Routine Immunizations - Adults

  • Measles, mumps and rubella attenuated live viruses - The 3 are combined into one vaccine that is routinely given to all children in their 2nd yr of life. However, some adults have never received this vaccine and did not become infected with these diseases in youth. Some who received the vaccine have not maintained a high titer of antibodies and may be at risk. Generally, people born before 1956 are considered immune by virtue of prior infection. Those born after 1956 should receive the combined vaccine if their immune status is uncertain or if they are likely to become exposed. Although these vaccines can be given separately, the combined form is preferred because a person who needs one vaccine probably needs all three, and revaccination poses no particular risk.
  • Tetanus toxoid is combined with diphtheria toxoid in tetanus and diphtheria toxoids adsorbed (Td). Although tetanus is rare, it has a high mortality rate. Since 1/3 of cases result from only minor injuries, universal vaccination remains necessary. Adults who missed the primary series of three tetanus injections in childhood should receive an initial dose, followed by a 2nd dose 1 mo later, and a 3rd dose 6 mo later. Thereafter, a booster of q 10 yr maintains lifelong immunity (all doses 0.5 mL IM). Alternatively, some authorities recommend a single booster at age 50 because of excellent long-term protection from the primary immunization.
  • Hepatitis B (HB) vaccine is recommended as a one-time series of three or four injections, but a person with known exposure may be revaccinated if the antibody titer is low. Candidates for vaccination include anyone at risk for exposure to the virus through blood or sexual contact, including health care workers, mortuary workers, patients receiving frequent transfusions or hemodialysis, IV drug users, homosexual males, and sex partners of known HB carriers. Additionally, anyone not previously infected who is exposed to the virus (eg, a nurse with an inadvertent needlestick injury) should be vaccinated.
  • Influenza A virus undergoes antigenic drift each year, requiring annual revaccination with the new strains. Because outbreaks usually begin in early or midwinter, the vaccine should be given in the fall.

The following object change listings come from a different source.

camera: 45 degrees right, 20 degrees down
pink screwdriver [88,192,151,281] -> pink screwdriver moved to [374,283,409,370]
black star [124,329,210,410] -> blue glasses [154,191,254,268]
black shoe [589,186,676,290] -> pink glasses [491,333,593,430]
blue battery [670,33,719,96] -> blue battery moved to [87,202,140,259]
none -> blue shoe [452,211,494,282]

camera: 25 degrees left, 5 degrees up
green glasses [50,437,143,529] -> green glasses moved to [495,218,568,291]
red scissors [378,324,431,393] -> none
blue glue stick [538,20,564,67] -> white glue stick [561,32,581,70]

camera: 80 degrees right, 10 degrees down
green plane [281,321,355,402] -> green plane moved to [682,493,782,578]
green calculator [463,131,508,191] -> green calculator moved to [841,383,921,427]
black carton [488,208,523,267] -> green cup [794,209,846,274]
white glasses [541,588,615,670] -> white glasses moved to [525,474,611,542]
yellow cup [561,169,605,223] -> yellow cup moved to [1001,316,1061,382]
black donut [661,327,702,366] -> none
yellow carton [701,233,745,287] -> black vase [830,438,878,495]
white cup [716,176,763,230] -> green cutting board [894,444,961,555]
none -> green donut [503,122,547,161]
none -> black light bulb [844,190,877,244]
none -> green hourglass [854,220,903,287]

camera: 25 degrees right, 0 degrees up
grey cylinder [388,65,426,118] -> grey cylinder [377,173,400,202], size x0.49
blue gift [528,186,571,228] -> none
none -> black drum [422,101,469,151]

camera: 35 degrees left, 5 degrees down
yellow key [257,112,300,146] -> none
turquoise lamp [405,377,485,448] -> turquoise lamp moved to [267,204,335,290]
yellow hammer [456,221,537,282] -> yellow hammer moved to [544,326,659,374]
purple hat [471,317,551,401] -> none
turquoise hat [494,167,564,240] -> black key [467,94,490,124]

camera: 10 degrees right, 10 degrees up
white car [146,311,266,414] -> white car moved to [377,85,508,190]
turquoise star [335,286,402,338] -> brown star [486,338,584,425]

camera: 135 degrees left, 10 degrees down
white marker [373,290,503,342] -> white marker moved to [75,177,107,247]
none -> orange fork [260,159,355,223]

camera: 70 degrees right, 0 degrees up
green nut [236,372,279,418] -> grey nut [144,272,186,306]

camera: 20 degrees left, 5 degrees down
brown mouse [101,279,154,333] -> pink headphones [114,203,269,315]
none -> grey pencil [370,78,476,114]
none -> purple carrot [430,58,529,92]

It is recommended for those at high risk for serious sequelae, including anyone > 65 yr; residents of extended-care facilities; and patients with chronic cardiovascular or pulmonary disease, metabolic disorders, renal failure, hemoglobinopathies, immunosuppression, or HIV infection. Health care workers and anyone desiring to avoid symptoms should also be vaccinated. During influenza outbreaks in extended-care facilities, amantadine or rimantadine can be prescribed regardless of vaccination status.
  • Pneumococcal pneumonia vaccine is a polyvalent preparation containing antigens from the 23 most virulent of the 83 subtypes of pneumococcus. Its overall efficacy in preventing bacteremia in adults has been reported to be 56 to 81%, but this rate is somewhat lower in debilitated elderly people. It should be given to anyone at high risk for pneumococcal pneumonia or its complications, including patients at risk for influenza complications and those with functional asplenia, alcoholism, hematologic malignancy, or CSF leak. The vaccine may be given simultaneously with the influenza A vaccine but at a different site (eg, the opposite deltoid muscle). One immunization is recommended for lifetime protection, although revaccination q 6 yr should be considered for high-risk patients.
  • Varicella vaccine contains live, attenuated virus. It is indicated for young adults not previously infected, especially health care workers and close contacts of immunocompromised persons. It produces detectable varicella antibodies in 97% of recipients and reduces the likelihood of clinical illness by 70% after exposure. No immune globulins, including varicella-zoster immune globulin, should be given within 5 mo before or 2 mo after vaccination. This vaccine may be given concomitantly with measles-mumps-rubella. Recipients should avoid salicylates for 6 wk because of the possibility of Reye's syndrome.